Politically and strategically, this dash to the hard left by the Governor is fraught with peril—for the Democratic Party. If progress continues to be made in Iraq, the Left’s arguments, already losing credibility, will become not merely irrelevant, but an albatross hung around the neck of the party’s presidential nominee and, down-ballot, around the necks of its Congressional incumbents and candidates vying for election in competitive districts and states. The Republican nominee, and the Republican Party, whatever its faults, will be perceived by voters as having been right on Iraq. And with the advantage of hindsight, broadly, voters will again see the Republican nominee and his party as defending and advancing America’s national security interests in the face of major threats and through daunting adversities.

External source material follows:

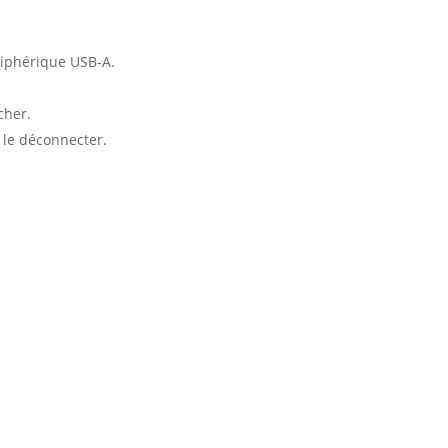
riphérique USB-A.
cher.
 le déconnecter.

In the old days, before the revolution in communications technologies, intra-party, presidential candidates had the luxury of making appeals designed to capture the support of the hard core. The dialogues, the squabbles, the pleadings and the promises were, mostly, family affairs. But, today in politics, family affairs are public affairs, thanks to the internet, 24/7 cable news and talk radio. Candidates can’t so easily cut loose from their earlier positions or promises to curry favor with the general electorate. How the Democrats position themselves now on Iraq, and in the coming weeks and months, will be a critical part of the record come the autumn of 2008.
Shortsightedness and overarching ambition are coded in the DNA of too many politicians. Governor Richardson is a case in point, and he’s certainly not alone. In the coming days and weeks, watch how Clinton, Obama and Edwards react to Richardson’s Iraq surrender ploy. If these candidates’ consultants and pollsters register a shift among the Left favorable to Richardson, expect to see movement by them toward the Governor’s position. How much movement is the question, and that will depend on the Left’s discontent.
And if the Governor’s arguments have staying power, expect those candidates to continue traveling left, determined not to be outflanked. But if the news continues to be good from Iraq, the price of outflanking Governor Richardson may just be a General Election defeat.